- [YOUR INSTRUCTIONS]:
Answer these questions from the sermon on the penitential psalms:
(a) What two elements is heaven said to be composed of?
(b) What bird is the Holy Ghost likened to?
(c) Into what two groups are all the inhabitants of this world divided?

- [SOURCE PASSAGE]:
PREACHED UPON THE PENITENTIAL PSALMS.

PSALM XXXii. 10, 11.

Many sorrows shall be to the wicked; but he that trusteth in the Lord, mercy shall compass him about.

Be glad in the Lord, and rejoice ye righteous; and shout for joy all ye that are upright in heart.

THE two elements, of which heaven is proposed to us to be composed, are joy and glory. That which is opposed to these, is sorrow and contempt: of the sense of contempt and ingloriousness, men are not alike capable in this world; but of the sense of sorrow, we are somewhat more equal. A man must have had some possession, or at least some hopes of glory and greatness, that apprehends contempt or ingloriousness very passionately. And besides, in the lowest and most abject contempt a man may relieve himself by conveniences of a plentiful fortune at home, how much soever he be undervalued and despised abroad. But when it comes to a sorrow of heart, which dwells not imaginarily in the opinion of others, as contempt doth, but really in mine own bosom, it is a heavy colluctation. Therefore doth the Holy Ghost so often, so very often, blow that coal, and threaten that insupportable, that inextinguishable fire, sorrow, sorrow of heart, sorrow of soul; Many sorrows shall be to the wicked. But the Holy Ghost is the Spirit of consolation; he is a dove that hastes to a better air, to a whiter house, to the ark of peace, the station of the righteous; joy in the mercy of God; for, He that trusteth in the Lord, mercy shall compass him about; Be glad in the Lord, and rejoice ye righteous, and shout for joy all ye that are upright in heart.

Our parts are, the persons, and their portions; who they be, and what they have. The persons are all the inhabitants of this world; for all are wicked, or righteous; and the portion is all that the soul receives here, or hereafter; for all is joy or sorrow; Many sorows shall be to the wicked, but he, &c.

[Saved data entries]
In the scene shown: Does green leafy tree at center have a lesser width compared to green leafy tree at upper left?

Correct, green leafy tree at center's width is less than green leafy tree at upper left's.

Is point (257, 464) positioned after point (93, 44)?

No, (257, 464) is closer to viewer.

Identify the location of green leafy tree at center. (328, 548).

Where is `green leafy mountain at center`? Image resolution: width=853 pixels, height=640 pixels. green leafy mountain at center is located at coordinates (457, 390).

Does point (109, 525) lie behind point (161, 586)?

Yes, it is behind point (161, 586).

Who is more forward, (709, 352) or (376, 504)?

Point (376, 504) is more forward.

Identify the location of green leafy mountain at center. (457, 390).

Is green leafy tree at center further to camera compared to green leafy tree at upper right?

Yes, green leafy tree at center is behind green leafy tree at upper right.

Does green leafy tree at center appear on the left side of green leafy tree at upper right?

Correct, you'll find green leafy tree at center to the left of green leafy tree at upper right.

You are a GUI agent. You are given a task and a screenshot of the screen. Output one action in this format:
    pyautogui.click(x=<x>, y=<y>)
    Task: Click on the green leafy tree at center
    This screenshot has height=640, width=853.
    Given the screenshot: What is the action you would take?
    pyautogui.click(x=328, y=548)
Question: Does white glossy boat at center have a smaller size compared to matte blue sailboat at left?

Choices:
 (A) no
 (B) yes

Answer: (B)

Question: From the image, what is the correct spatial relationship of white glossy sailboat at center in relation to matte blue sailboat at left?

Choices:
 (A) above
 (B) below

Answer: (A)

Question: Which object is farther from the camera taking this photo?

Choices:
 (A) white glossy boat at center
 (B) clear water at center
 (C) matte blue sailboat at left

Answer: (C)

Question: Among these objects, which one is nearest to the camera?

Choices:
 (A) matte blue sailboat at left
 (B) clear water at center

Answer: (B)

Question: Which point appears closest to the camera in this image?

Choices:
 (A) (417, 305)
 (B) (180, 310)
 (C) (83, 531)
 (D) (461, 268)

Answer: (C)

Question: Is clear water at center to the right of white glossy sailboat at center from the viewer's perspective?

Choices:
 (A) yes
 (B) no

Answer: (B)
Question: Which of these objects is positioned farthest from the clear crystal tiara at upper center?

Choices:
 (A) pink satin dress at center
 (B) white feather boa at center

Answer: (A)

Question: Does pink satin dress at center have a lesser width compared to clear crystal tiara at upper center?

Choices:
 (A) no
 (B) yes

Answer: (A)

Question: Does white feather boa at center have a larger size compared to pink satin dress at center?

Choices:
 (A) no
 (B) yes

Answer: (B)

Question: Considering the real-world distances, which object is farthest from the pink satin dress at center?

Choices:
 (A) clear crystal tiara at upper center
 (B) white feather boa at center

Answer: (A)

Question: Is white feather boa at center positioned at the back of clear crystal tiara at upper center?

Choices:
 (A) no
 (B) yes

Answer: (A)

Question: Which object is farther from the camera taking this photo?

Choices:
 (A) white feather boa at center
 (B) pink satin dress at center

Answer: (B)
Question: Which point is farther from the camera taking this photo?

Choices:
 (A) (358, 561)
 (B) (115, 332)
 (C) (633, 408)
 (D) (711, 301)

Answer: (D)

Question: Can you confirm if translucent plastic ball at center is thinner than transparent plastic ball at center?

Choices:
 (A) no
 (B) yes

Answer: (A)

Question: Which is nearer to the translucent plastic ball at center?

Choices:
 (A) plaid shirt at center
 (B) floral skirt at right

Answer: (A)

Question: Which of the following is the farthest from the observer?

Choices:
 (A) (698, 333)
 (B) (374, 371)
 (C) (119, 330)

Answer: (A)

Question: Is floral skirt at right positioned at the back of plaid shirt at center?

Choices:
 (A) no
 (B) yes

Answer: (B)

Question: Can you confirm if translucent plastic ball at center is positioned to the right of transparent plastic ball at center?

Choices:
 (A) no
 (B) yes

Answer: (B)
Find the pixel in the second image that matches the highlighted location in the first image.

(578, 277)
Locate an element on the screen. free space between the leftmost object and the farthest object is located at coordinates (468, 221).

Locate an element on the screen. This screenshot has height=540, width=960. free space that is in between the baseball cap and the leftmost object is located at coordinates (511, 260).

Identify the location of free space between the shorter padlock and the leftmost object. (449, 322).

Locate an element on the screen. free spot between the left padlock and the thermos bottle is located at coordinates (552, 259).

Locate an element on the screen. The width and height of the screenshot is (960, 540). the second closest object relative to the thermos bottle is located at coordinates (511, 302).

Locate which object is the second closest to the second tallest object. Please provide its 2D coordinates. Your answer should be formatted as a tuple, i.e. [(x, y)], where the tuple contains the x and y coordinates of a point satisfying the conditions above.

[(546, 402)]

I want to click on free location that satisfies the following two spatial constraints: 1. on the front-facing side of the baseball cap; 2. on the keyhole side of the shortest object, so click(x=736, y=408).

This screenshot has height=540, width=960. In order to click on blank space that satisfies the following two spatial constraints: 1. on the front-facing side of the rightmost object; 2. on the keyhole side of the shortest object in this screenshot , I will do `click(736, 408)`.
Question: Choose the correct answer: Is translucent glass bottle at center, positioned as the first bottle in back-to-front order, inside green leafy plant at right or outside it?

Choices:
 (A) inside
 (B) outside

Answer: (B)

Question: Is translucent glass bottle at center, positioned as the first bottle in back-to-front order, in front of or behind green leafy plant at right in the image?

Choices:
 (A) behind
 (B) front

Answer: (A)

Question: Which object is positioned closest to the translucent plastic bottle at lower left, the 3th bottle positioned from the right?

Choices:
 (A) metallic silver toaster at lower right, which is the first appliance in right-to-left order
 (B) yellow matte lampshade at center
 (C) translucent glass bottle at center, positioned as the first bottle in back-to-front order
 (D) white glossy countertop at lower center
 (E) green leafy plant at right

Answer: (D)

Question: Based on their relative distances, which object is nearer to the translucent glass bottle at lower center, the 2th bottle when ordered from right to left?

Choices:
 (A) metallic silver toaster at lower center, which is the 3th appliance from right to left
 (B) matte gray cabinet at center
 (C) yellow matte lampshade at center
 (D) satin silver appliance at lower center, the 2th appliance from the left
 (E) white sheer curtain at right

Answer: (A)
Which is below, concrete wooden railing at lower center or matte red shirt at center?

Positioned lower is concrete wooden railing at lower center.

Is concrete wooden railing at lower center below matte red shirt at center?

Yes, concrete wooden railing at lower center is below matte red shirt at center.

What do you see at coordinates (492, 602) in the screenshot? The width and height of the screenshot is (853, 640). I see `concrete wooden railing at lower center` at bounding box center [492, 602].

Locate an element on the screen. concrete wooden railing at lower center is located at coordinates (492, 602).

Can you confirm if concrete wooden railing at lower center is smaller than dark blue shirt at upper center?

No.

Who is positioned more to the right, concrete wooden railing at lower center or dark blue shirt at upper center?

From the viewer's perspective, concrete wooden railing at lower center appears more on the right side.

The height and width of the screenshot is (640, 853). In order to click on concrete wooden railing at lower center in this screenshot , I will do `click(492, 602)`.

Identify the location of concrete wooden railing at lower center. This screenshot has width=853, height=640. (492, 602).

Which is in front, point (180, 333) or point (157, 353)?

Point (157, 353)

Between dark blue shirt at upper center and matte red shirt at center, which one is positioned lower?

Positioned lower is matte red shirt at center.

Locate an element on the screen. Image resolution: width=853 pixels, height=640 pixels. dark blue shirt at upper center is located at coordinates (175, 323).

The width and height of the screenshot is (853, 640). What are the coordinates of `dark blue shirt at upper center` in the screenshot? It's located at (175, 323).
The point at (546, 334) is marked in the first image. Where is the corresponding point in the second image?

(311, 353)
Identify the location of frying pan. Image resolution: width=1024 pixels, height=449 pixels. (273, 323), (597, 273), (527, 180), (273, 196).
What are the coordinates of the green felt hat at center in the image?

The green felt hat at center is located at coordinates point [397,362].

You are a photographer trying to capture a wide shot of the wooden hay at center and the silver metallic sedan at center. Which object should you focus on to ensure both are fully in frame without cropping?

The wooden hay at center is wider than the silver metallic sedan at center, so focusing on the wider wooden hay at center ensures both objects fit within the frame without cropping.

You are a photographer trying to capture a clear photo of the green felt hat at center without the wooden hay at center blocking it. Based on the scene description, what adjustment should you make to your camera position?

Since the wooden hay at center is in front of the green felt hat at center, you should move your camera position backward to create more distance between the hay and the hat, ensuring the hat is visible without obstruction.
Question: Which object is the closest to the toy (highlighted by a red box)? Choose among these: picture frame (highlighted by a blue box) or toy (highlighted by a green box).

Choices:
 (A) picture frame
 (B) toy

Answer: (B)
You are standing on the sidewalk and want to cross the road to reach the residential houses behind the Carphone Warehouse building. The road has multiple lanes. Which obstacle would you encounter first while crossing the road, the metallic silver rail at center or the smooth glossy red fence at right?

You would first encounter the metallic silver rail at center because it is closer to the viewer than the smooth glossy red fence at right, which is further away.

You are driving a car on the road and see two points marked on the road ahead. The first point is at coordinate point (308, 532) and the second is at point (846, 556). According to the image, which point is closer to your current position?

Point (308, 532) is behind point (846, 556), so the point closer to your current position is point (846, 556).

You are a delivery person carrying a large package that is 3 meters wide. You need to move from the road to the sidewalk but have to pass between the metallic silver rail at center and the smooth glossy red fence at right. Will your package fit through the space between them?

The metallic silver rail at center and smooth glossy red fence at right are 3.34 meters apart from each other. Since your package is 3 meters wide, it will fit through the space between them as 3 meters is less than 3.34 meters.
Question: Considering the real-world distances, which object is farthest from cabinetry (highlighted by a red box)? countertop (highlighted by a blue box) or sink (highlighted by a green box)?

- [COMPLETED EXERCISE]:
(a) Joy and glory.
(b) A dove.
(c) The wicked and the righteous.